I think that’s something good operators need to realize — that the federal administration and states are increasingly questioning why the nursing home is the default setting for so many people who maybe could be better served at home or community.

The administration is pushing — even before this administration — on home- and community-based services. Certainly the Biden administration is accelerating that endeavor. CMS has wanted to move patients into different settings for their needs as they age. Certainly, I believe, and we believe, that nursing homes and assisted living will continue to be a big part of that.

But as you alluded to, home health and other settings are what’s going to get a lot of attention. We as providers have, for a long time, been very siloed in doing one thing, and we’ve done that well — and it’s a very critical and needed service, skilled nursing.

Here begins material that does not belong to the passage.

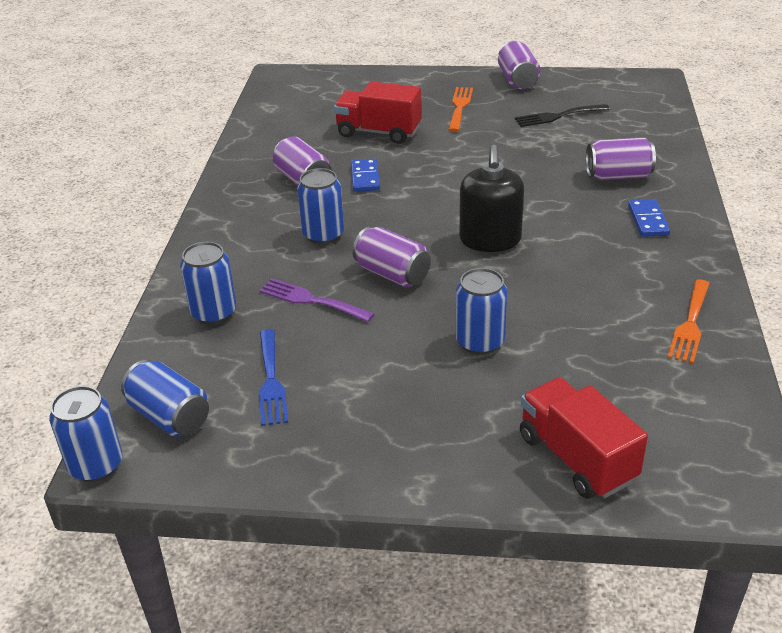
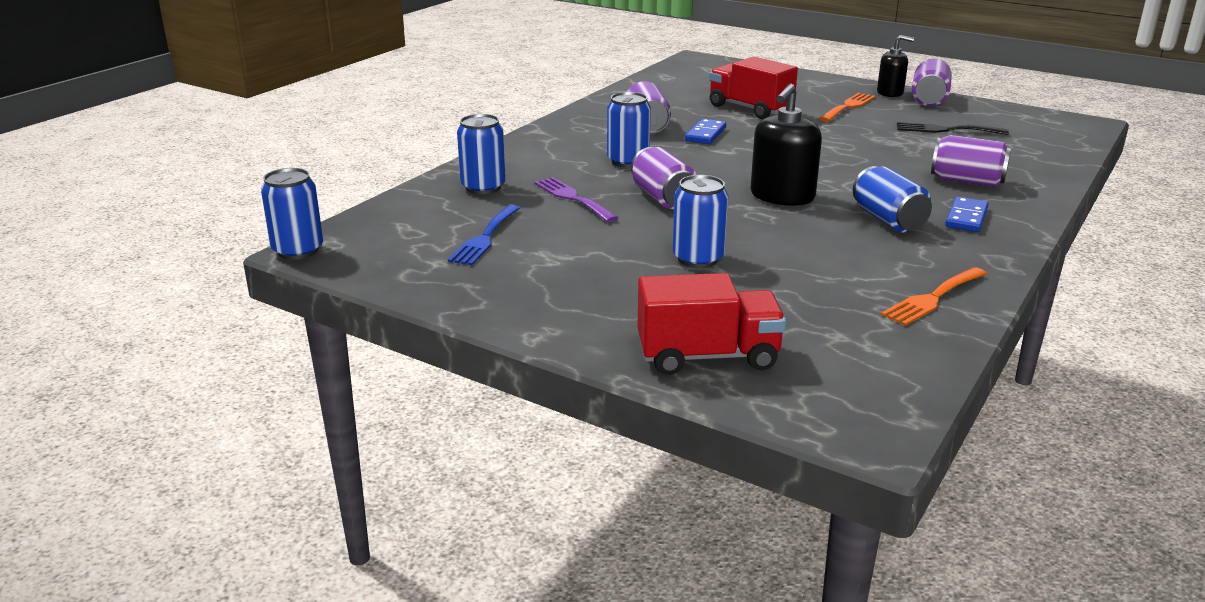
camera: 25 degrees right, 10 degrees down
(170, 416) = (382, 238): blue can -> blue can (888, 220)
(481, 80) = (890, 93): none -> black soap dispenser
(576, 458) = (708, 356): red truck -> red truck turned 90 degrees clockwise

But there’s other places that patients need to be serviced, and we need to step up to that opportunity and that challenge, and provide that for them. I think we’re doing that in a small way here in Tennessee in some adjoining states, but we want to help other partners, if you will, to do the same thing in their respective states.

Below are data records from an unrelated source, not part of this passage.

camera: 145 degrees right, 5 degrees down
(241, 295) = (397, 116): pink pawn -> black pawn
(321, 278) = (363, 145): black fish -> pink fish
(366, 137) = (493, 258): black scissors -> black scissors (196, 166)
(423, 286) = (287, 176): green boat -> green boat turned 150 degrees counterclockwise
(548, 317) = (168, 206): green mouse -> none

Where do you see I-SNPs fitting into that? What are you hearing from prospective partners about their I-SNP calculus?

It is a big decision. But the operators that we’ve dealt with, and we’re dealing with as partners today — we all go into these as partners. Literally, we’ve all put our money in the pot together to manage this. So our incentives and their incentives are exactly aligned.

I think the pandemic has pointed out to a number of people — or at least heightened the awareness of this — that we are always going to have challenges in skilled nursing. And if we’re going to step up and do things like infection control measures in a heightened way, like we’ve had to do here for the last year and a half, we should get paid for that. And we should build a business around that.

So I think coming out of this pandemic, you’re going to see — we already have seen — some of the folks who were on the fence and thinking about this now begin to take the next steps forward to do the I-SNP business. Medicare Advantage is here to stay. It has grown phenomenally over the last, say, 15 years that it’s been in existence, and I don’t see that changing.

It’s a wonderful product. It helps if you have a good care model, which we do — and others do, too, I’m sure, but I can only speak to ours — that keeps the patient and gives, in essence, concierge medicine at the bedside to a nursing home resident. That’s something that has been missing in the past.

If you do that, and do that effectively, you can get paid for it. You can build a nice business around it. You can help your residents; you can have a value proposition to the community and to your referral partners that says: “Come into our facility. We are a skilled nursing facility, but we also do these other things as well.” And that will help your family, that’ll help your patient if you’re the hospital, et cetera. It’s going to continue to grow and expand, I believe.

I don’t think so. I mean, certainly some owners out there are probably still paused, as you’re trying to feel your way through this, coming out of this. We’re no different, being an owner-operator ourselves. We’ve had to figure our way through this maze.

We had to figure that out, not only for the skilled nursing, but for the I-SNP: How do you do your model of care? Using telehealth when you couldn’t get in the buildings, or if you wanted [to go] in the buildings, some providers would allow that, so you had to work your way through that.

I would say that generally speaking, and specific to us, we fared pretty well, all things considered, during the pandemic. I do think that bolsters confidence in the model of care and what we do for our patients and our residents, and then allows us to say: Well, if we can do this in this terrible environment of a pandemic, then we can certainly do this outside of that, and we can improve these people’s health, let them live longer, happier, and healthier in their own bed in one of our facilities and or an assisted living facility for that matter. I do think that’s going to continue to catch people’s attention.

This interview has been condensed and edited for clarity.